Dataset Block Start

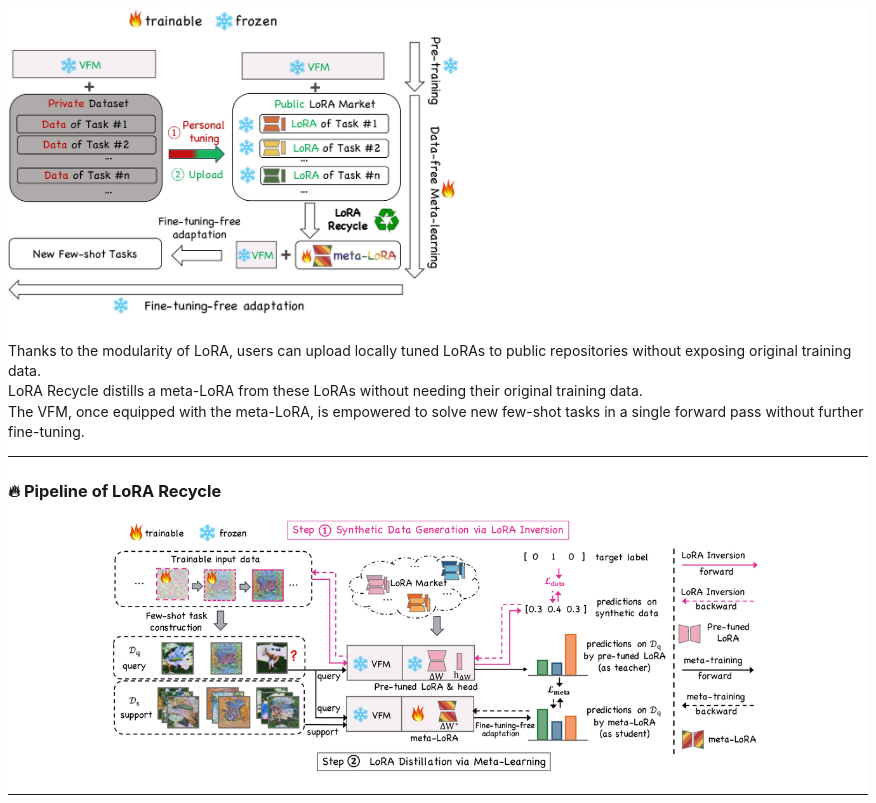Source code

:   <img src="fig/motivation.jpg" width="450">
</p>

Thanks to the modularity of LoRA, users can upload locally tuned LoRAs to public repositories without exposing original training data.  
LoRA Recycle distills a meta-LoRA from these LoRAs without needing their original training data.  
The VFM, once equipped with the meta-LoRA, is empowered to solve new few-shot tasks in a single forward pass without further fine-tuning.

---

### 🔥 Pipeline of LoRA Recycle

<p align="center">
  <img src="fig/pipeline.jpg" width="650">
</p>

---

Dataset Block End

Copy the listing exactly, omitting pictures.

Exercise solution:
Source code

:   <img src="fig/motivation.jpg" width="450">
</p>

Thanks to the modularity of LoRA, users can upload locally tuned LoRAs to public repositories without exposing original training data.  
LoRA Recycle distills a meta-LoRA from these LoRAs without needing their original training data.  
The VFM, once equipped with the meta-LoRA, is empowered to solve new few-shot tasks in a single forward pass without further fine-tuning.

---

### 🔥 Pipeline of LoRA Recycle

<p align="center">
  <img src="fig/pipeline.jpg" width="650">
</p>

---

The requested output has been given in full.